### WHAT NEEDS TO BE DONE
Using the records below, locate all lines containing "higher" and return them.
▬▬▬▬▬▬▬▬▬▬
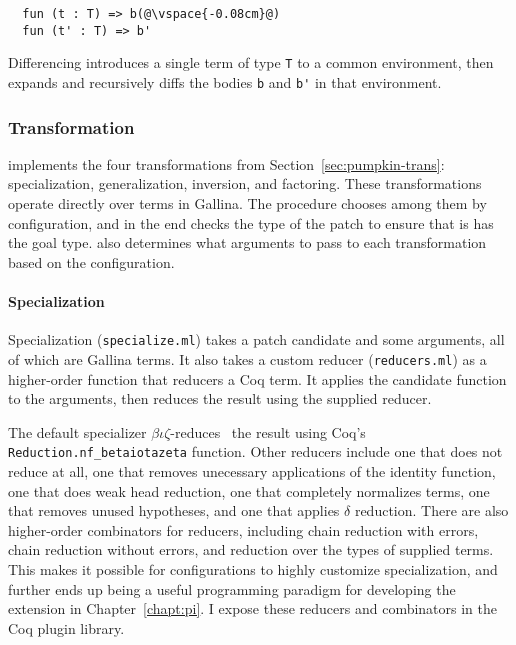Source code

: \begin{lstlisting}
  fun (t : T) => b(@\vspace{-0.08cm}@)
  fun (t' : T) => b'
\end{lstlisting}
Differencing introduces a single term of type \lstinline{T} to a common environment,
then expands and recursively diffs the bodies \lstinline{b} and \lstinline{b'} in that environment.

\subsubsection{Transformation}
\label{sec:pumpkin-impl-trans}

\sysname implements the four transformations from Section~\ref{sec:pumpkin-trans}:
specialization, generalization, inversion, and factoring.
These transformations operate directly over terms in Gallina.
The \sysname procedure chooses among them by configuration,
and in the end checks the type of the patch to ensure that is has the goal type.
\sysname also determines what arguments to pass to each transformation based on the configuration.

\paragraph{Specialization} Specialization (\lstinline{specialize.ml}) takes a patch candidate and some arguments,
all of which are Gallina terms.
It also takes a custom reducer (\lstinline{reducers.ml}) %
as a higher-order function that reducers a Coq term.
It applies the candidate function to the arguments, then reduces the result using the supplied reducer.

The default specializer $\beta\iota\zeta$-reduces~\cite{equality} the result using Coq's
\lstinline{Reduction.nf_betaiotazeta} function. %
Other reducers include one that does not reduce at all, one that removes unecessary applications of the identity function, 
one that does weak head reduction, one that completely normalizes terms, one that removes unused hypotheses,
and one that applies $\delta$ reduction.
There are also higher-order combinators for reducers,
including chain reduction with errors, chain reduction without errors, and reduction over the types of supplied terms.
This makes it possible for configurations to highly customize specialization,
and further ends up being a useful programming paradigm for developing the \toolnamec extension in Chapter~\ref{chapt:pi}.
I expose these reducers and combinators in the Coq plugin library. %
▬▬▬▬▬▬▬▬▬▬
### EXERCISE RESULT
as a higher-order function that reducers a Coq term.
There are also higher-order combinators for reducers,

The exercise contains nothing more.